TLJH is awesome. It solves one of my persistent problems of needing a way to get up and running in a commercial cloud environment quickly and consistently. So, I have an instance of TLJH installed in GCP. Installation was breeze – thanks for the detailed instructions! But the server keeps timing out. That is, if I don’t interact with the UI on a regular basis (e.g., let a long-running process of 60 minutes or so run its course while I do something else), it times out and shuts the server down. When I come back, I get an error message and have to refresh and restart the server. Which brings me to the questions in my title: why would TLJH ever time out? I can understand why you would want to time-out on a system that scales up and down (e.g., on Kubernetes), but in this case, the computational resources are fixed, so really time-outs should never happen (or am I missing something?).
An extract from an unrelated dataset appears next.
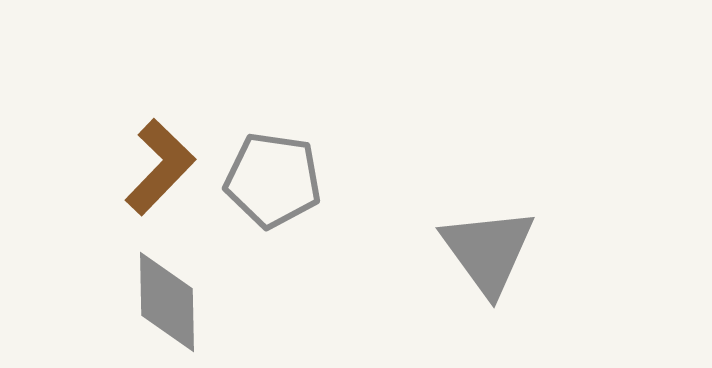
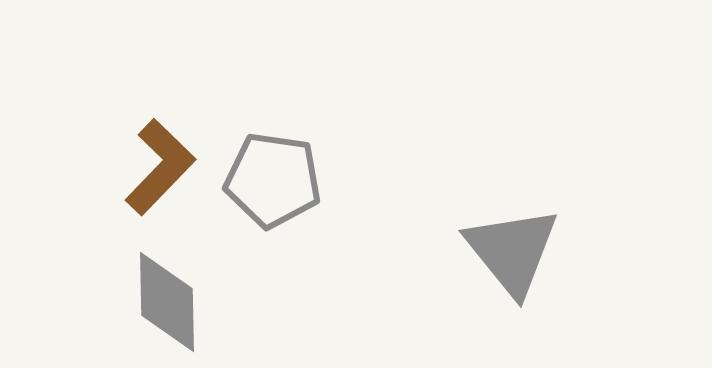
gray triangle: moved 24 px right; rotated 3 degrees counterclockwise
Alternatively, is there a way to configure it so that it never times out? As always, thanks for all your work!
Hi,
Unless you changed it, the default behaviour in TLJH is to cull idle servers after 10 minutes. You should see if this is happening by inspecting /var/log/syslog. A check for idle servers happens every 60 seconds (by default), as shown by messages of the type:
200 GET /hub/api/users (cull-idle@127.0.0.1) 21.34ms
and the culling itself, after 600 seconds:
cull_idle_servers:154] Culling server (inactive for 00:10:35)
I’m not sure exactly how “inactive” is defined: it seems that servers can be culled even if the kernel is active but it is not writing to standard out (but this behaviour doesn’t seem to be 100% reproducible so perhaps it depends on other factors. If someone could clarify that would be great.).
You can turn off culling through the tljh-config config tool, as described here:
http://tljh.jupyter.org/en/latest/topic/idle-culler.html
i.e.,
sudo tljh-config set services.cull.enabled False
sudo tljh-config reload
Thanks! That makes sense. I guess that page also answers my original question: you want to cull idle servers so that different users of your TLJH won’t be hogging resources from each other. The default behavior assumes a somewhat different use-case than mine (naturally), which is that many different users will be logging into the hub at different times.